FM can feel like a swim in the ocean – sometimes it is dark, grey and turbulent, and it seems you have fallen and the waves continue to crash over you, as you struggle to rise, only to be knocked down yet again. But that same ocean sometimes allows us to find a wave we can ride smoothly to the shore.
What can we do when we feel under the waves? How can we find the strength to climb back on top, and the patience to know that we will?
There are 10 cognitive exercises you can use to maintain a positive attitude. So I don’t overload you, today I will only present 4 and the remaining exercises will continue in tomorrow’s post.
1. Expect bumps!
It is important to acknowledge that we will sometimes feel down. Who wouldn’t in our condition? But by expecting rather than dreading down time, such periods become more tolerable. In addition, recognizing that we will have blue periods helps keep them in perspective. You will be able to say to yourself, “I was depressed before, and got out of it; this time, too, it will pass.” It is easy to forget that before our illness, there were times we felt down. Now these periods are wrapped up in our medical problems; but everyone gets depressed some of the time. After accepting that you will sometimes feel sad, and even experience self-pity, you can concentrate on ways to shorten these periods and make them fewer and farther between.
2. Track the changes.
Keeping track of moods helps put ups and downs into perspective. During your best times, make a conscious attempt to capture the feeling. Leave notes on your wall attesting to the way you feel. Living with FM easily creates a Jekyll-and-Hyde persona, where your optimistic self and your flare-up self may as well be two different people. When we feel bad, it becomes quite difficult to imagine that things can be otherwise.
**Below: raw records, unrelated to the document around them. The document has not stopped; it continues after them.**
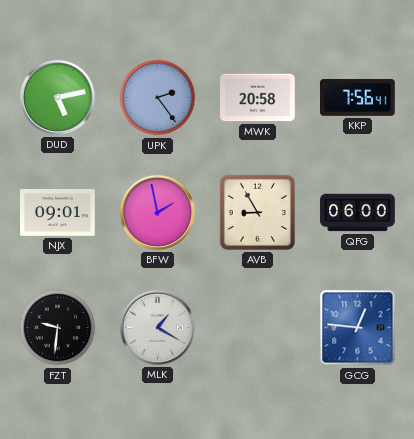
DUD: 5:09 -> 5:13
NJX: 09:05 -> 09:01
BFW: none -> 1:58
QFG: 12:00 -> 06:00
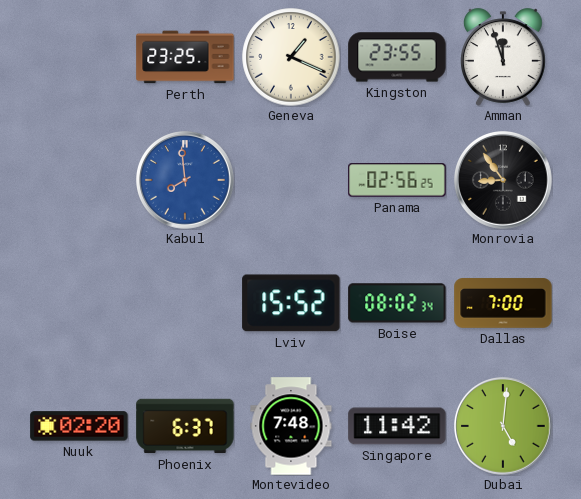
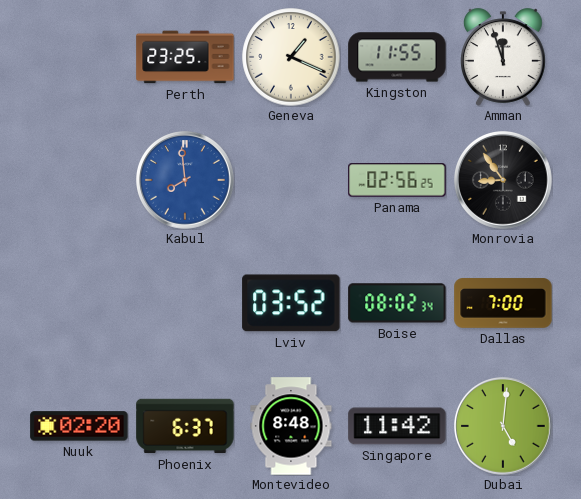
Kingston: 23:55 -> 11:55
Lviv: 15:52 -> 03:52
Montevideo: 7:48 -> 8:48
Similarly, during times of improvement, it’s amazing how quickly we may forget how bad a previous period was, making subsequent flare-ups not only intolerable but shocking. Counting and measuring the duration of the bad times – as well as the good ones – can put them into perspective. It may be that over time, our worst occurs about once a month, although it feels much more frequent. This knowledge is empowering, because we can remind ourselves that a bad flare is, for example, our monthly temporary setback, and find ways to ride it out until our baseline returns.
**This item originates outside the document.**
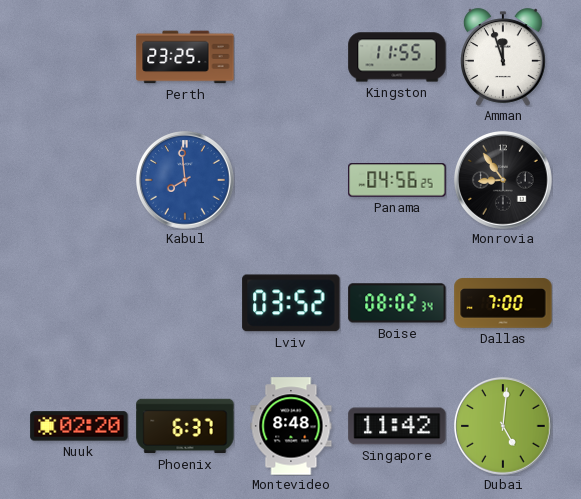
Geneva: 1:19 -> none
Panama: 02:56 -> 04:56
3. Stock-pile fun distractions.
What things make you happy? We all need to keep lists of the things that make us happy. One of the cruelties of our condition is that when we need distractions most, we are least equipped to seek them out. For this reason it is important to compile a list of your favourite activities when you are feeling optimistic to be used when you most need them.
People with FM often describe how even their worst pain can be put on a back burner, so to speak, when they become engrossed in an activity. This is not only a psychological but a physiological response: your brains can only process so much input at once. When you are engrossed in a beautiful movie, talking to a good friend on the phone, or listening to your favourite music while lying on a heating pad or in the bathtub, you can trick your pain receptors into leaving you alone!
4. Shape your perspective.
Is the glass half empty or half full?
Perspective determines, quite literally, how you view the world.
In Western culture, much emphasis is placed on independence, individualism, and achievement. Through this lens, developing a condition that makes us feel dependent and less productive is likely to be a huge disappointment. You are forced to adapt to a sudden, new condition by adopting a perspective that accommodates change. Your perspective is shaped by the comparisons you make and the expectations you create.
Consider, for example, the immigrant who had been practicing medicine in his home country, but flees to the US to escape a repressive political regime. Here he works as a janitor; after years of medical study, he has lost a prestigious and rewarding occupation. Yet he is thankful for the opportunity to work and wakes each day driven by hope, perhaps, of a better future for his children. Yet his difficulties are also quite apparent. What keeps his spirits up and makes him thankful rather than bitter? His perspective.